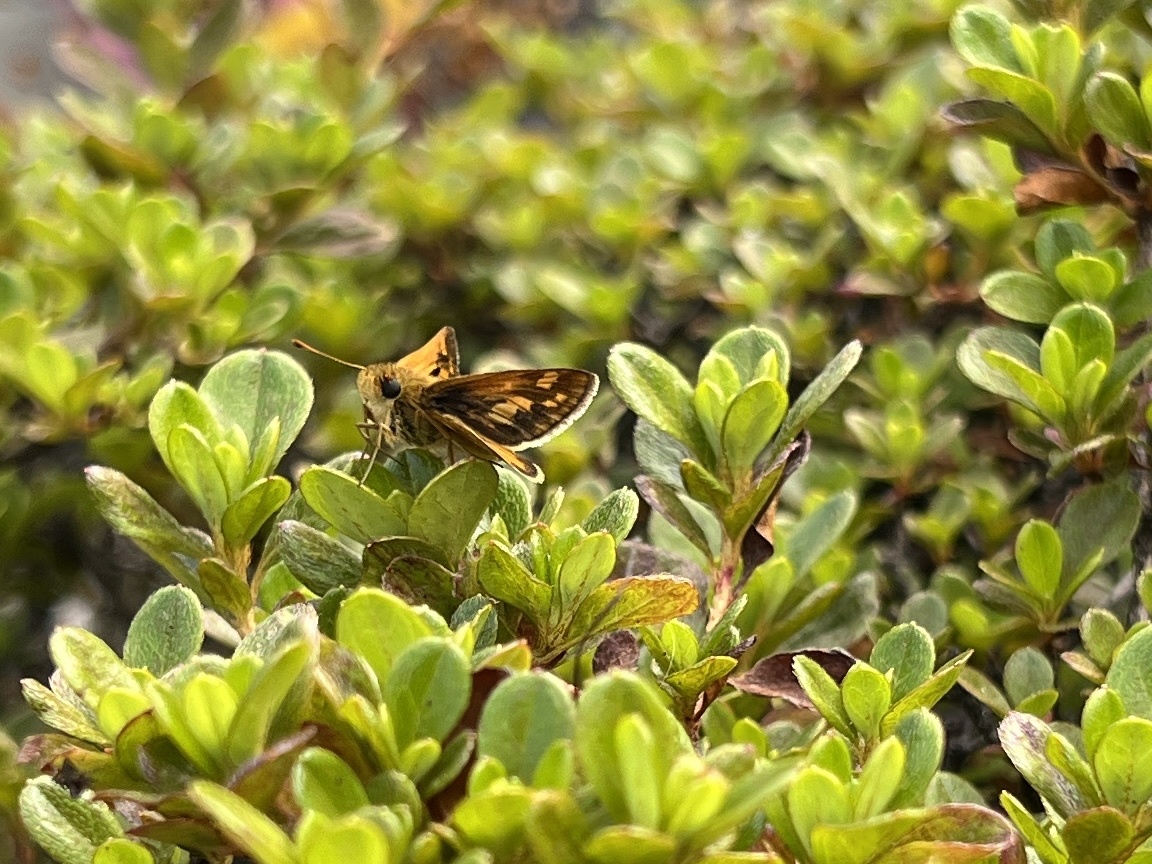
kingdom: Animalia
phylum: Arthropoda
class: Insecta
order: Lepidoptera
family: Hesperiidae
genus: Polites
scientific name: Polites coras
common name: Peck's skipper
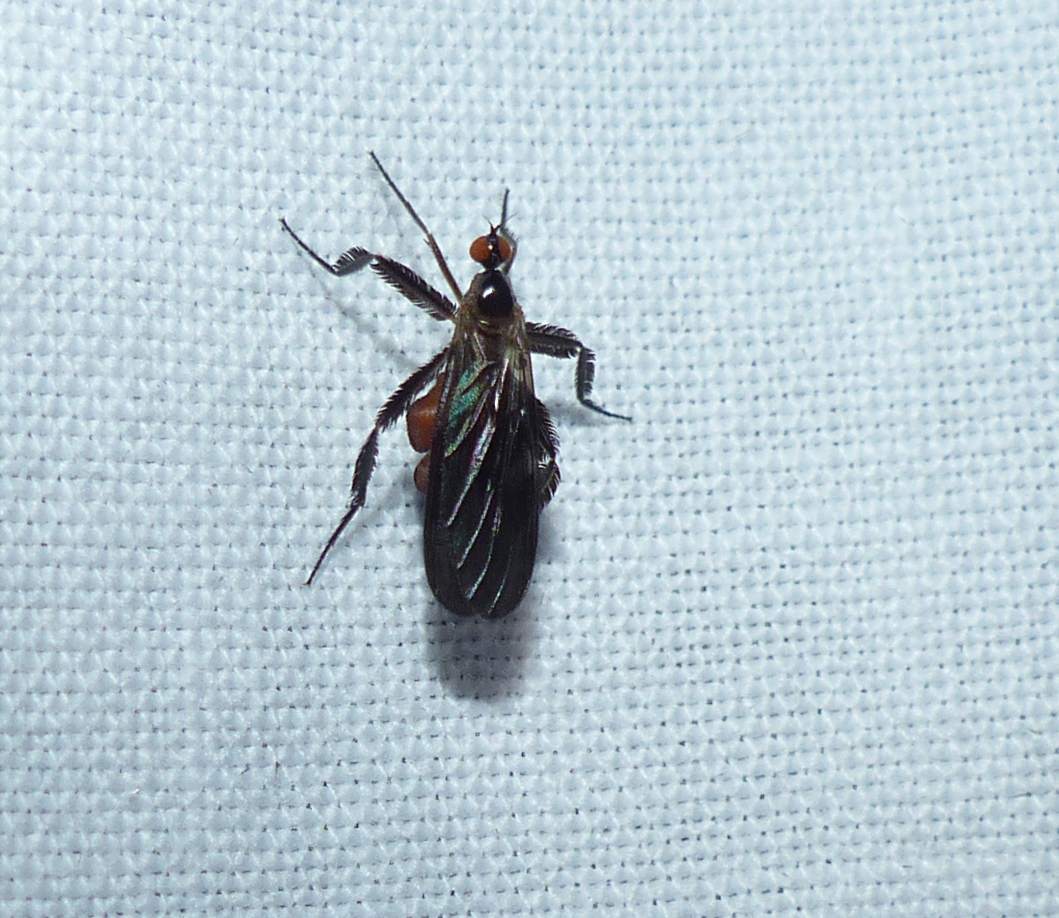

########################################

• _Brief_
Rewrite the lines of every entry with "common name" replaced by "vernacular name" and nothing else changed. Omit the pictures from your answer.

• _The reply_
kingdom: Animalia
phylum: Arthropoda
class: Insecta
order: Lepidoptera
family: Hesperiidae
genus: Polites
scientific name: Polites coras
vernacular name: Peck's skipper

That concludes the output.